Pareceres/Diversos

Tribunal Central Administrativo Sul - Contencioso Administrativo
Contencioso:Administrativo
Data:07/04/2008
Processo:04062/08
Nº Processo/TAF:00000/00/0
Sub-Secção:2º. Juízo
Magistrado:Mendes Cabral
Descritores:SUBSÍDIO DE RESIDÊNCIA
ABONO DE DESPESAS DE DESLOCAÇÃO
TRANSFERÊNCIA A PEDIDO
Texto Integral:Notificado nos autos supra indicados para esse efeito, o Ministério Público apresenta o seguinte parecer sobre o mérito do recurso:

O presente Recurso Jurisdicional vem interposto pelo Ministério das Finanças e da Administração Pública, da sentença proferida em 26.02.2008 pelo Tribunal Administrativo e Fiscal de Lisboa, que julgou procedente a acção administrativa especial interposta pelo Sindicato dos Trabalhadores dos Impostos (em representação do seu associado M.........) contra aquele ministério, visando a anulação do despacho de 11.05.2005 da senhora Subdirectora-Geral dos Impostos.

Tal despacho indeferira o pedido formulado por M......., de manutenção do abono de despesas de deslocação.


*

Na minha perspectiva, o aresto recorrido não merece qualquer censura, dado haver feito correcta interpretação e aplicação da lei à factualidade pertinentemente fixada.

É notório de resto, que nenhuma das conclusões da alegação do recorrente subsiste em confronto com a criteriosa argumentação expendida na decisão do TAF de Lisboa.
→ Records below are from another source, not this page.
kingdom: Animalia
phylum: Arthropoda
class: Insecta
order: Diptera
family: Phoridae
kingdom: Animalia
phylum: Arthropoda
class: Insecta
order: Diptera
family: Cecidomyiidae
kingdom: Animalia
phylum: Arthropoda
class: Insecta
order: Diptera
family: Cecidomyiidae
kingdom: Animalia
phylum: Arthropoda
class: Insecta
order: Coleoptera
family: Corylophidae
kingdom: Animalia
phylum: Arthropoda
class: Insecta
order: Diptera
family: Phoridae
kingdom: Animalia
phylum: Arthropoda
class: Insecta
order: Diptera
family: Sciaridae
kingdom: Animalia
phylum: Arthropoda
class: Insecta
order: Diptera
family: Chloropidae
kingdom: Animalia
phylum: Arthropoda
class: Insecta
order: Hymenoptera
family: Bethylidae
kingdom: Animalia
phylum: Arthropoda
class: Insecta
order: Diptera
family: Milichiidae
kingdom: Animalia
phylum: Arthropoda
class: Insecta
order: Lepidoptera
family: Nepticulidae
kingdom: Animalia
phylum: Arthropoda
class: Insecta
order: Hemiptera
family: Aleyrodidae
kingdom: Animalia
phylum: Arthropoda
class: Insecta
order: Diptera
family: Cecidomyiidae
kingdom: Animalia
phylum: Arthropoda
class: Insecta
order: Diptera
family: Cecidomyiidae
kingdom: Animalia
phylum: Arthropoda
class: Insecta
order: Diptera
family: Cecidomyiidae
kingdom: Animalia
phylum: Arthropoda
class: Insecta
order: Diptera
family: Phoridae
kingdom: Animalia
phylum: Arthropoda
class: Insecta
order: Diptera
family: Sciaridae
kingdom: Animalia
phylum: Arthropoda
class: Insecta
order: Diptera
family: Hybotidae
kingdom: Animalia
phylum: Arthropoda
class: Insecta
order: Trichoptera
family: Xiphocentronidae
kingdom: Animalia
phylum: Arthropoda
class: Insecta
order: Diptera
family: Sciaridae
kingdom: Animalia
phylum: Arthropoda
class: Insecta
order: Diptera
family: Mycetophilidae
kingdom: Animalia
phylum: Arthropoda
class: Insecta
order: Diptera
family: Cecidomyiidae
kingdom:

Efectivamente, da consideração do disposto nos artigos 34 n.º 5 e 36 alínea e) do Decreto Regulamentar n.º 54/80 de 30 de Setembro, resulta a possibilidade de os funcionários com direito ao subsídio de residência poderem obter a substituição daquele benefício por um abono de despesas de deslocação – devendo, em caso de mudança, aquele subsídio ou a sua substituição ser mantido, independentemente de a deslocação ser inferior a 30 Km, quando já venham recebendo tal subsídio.

Ora é essa a situação de M............, que já em Santa Maria da Feira vinha percebendo abono de despesas de deslocação – sendo pois irrelevante, nos termos do referido artigo 36 alínea e), que a respectiva mudança para S. João da Madeira (onde passou a exercer funções) haja implicado deslocação inferior a 30 Km relativamente ao seu anterior posto laboral.

Acresce que o despacho de 09.12.1988 do senhor SEAF (que amplia a manutenção do subsídio de residência às deslocações a pedido) permanece em vigor não só para as situações de conservação de subsídio de residência nas situações de transferências a pedido como também para a manutenção de abono de despesas de deslocação nas transferências a pedido – pois em ambos os casos são os mesmos os fundamentos da concessão do subsídio de residência, conforme resulta da lei.

Deste modo, e porque a sentença do TAF de Lisboa não enferma pois de qualquer erro de julgamento, afigura-se-me dever ser negado provimento ao recurso jurisdicional.